Bruce Kramer took his first yoga class with Matthew Sanford in January of 2012, waiting reverentially for his teacher to arrive.

"Matt rolls in," Bruce, 57, recalled. After a few minutes, Sanford admonished another student to focus on his breathing. "For God's sake, will you breathe into your spine?' "

Bruce laughs. Matt, he says, "leaves all of us a lot of room to be human."

Since that day, Bruce and Matt have together plumbed the depths of what it means to be human, and to be alive, with a fearless sense of urgency.

Thirty-five years ago, 13-year-old Matt woke up from a three-day coma to learn that his father and sister died in a car crash that paralyzed the teen from the chest down.

On Dec. 6, 2010, Bruce, then dean of the College of Education, Leadership and Counseling at the University of St. Thomas, was diagnosed with Lou Gehrig's Disease, also called ALS. The diagnosis robbed him of 30 years of healthy old age that, "I honestly thought was my future," he writes in his moving blog, Dis Ease Diary. ALS, he notes dryly in a chapter titled Endgames, "provides the perfect corrective to the best of plans." Matt understands. "I know he's feeling the thing I felt as a 13-year-old boy and have felt every day since," says Matt, 48, founder of the Minnetonka-based nonprofit called Mind Body Solutions. The center teaches breathing, moving and balance to people with disabilities.

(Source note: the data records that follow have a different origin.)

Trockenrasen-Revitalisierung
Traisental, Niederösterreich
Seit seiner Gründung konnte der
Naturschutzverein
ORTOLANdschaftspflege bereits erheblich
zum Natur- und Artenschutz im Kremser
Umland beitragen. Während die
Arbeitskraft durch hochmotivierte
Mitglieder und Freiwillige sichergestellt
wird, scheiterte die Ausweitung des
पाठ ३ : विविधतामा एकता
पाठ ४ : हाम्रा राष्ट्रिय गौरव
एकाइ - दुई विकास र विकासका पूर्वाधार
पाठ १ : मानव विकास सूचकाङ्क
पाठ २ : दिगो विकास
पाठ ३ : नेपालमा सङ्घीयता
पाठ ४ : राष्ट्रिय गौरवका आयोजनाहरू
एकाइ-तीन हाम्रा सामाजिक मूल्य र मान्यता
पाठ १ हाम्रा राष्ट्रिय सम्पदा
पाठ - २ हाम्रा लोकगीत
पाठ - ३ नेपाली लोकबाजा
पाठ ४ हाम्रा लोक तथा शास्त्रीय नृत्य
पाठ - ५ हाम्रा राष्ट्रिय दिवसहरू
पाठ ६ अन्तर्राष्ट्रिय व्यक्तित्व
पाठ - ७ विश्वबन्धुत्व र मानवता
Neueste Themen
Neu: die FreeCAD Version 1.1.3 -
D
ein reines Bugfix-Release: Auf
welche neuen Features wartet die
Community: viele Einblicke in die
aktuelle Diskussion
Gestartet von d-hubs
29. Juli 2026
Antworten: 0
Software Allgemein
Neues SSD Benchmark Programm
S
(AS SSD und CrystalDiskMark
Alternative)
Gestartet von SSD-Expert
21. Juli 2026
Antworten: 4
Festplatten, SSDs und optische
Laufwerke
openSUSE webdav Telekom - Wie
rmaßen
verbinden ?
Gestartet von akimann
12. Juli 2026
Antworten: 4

On a recent Friday, Bruce begins his practice at Matt's sunny studio, surrounded by four assistants including Bruce's son, Jon.

Matt, wearing a cheery yellow sweater over a green T-shirt, wheels toward Bruce, placing his hand on his diaphragm and guiding his breathing. "Getting tired, bud?" he asks. "Nope." "Go at your own pace."

For years after the crash, Matt tried to "overcome" his disability, to "forget" the body he once inhabited, as many professionals urged him to do. Finally, he stopped listening and began embracing his own truths.

He's now an author and public speaker, and a father. Bruce's wife, Ev, suggested that her husband take yoga as a way to stay connected with his body. He's humbled and buoyed by the discipline's capacity to ground and comfort him.

"With ALS, each physical loss is a grief experience. What I've learned from working with Matt is, yes, you're losing your physical capacity, but you're not losing your life energy. Life energy allows me to thank the body I have." He's become a teacher to the teacher.

"The amount of faith Bruce has to let four people lift him onto the ground," Matt says. "I'm learning from him in ways that will sustain me."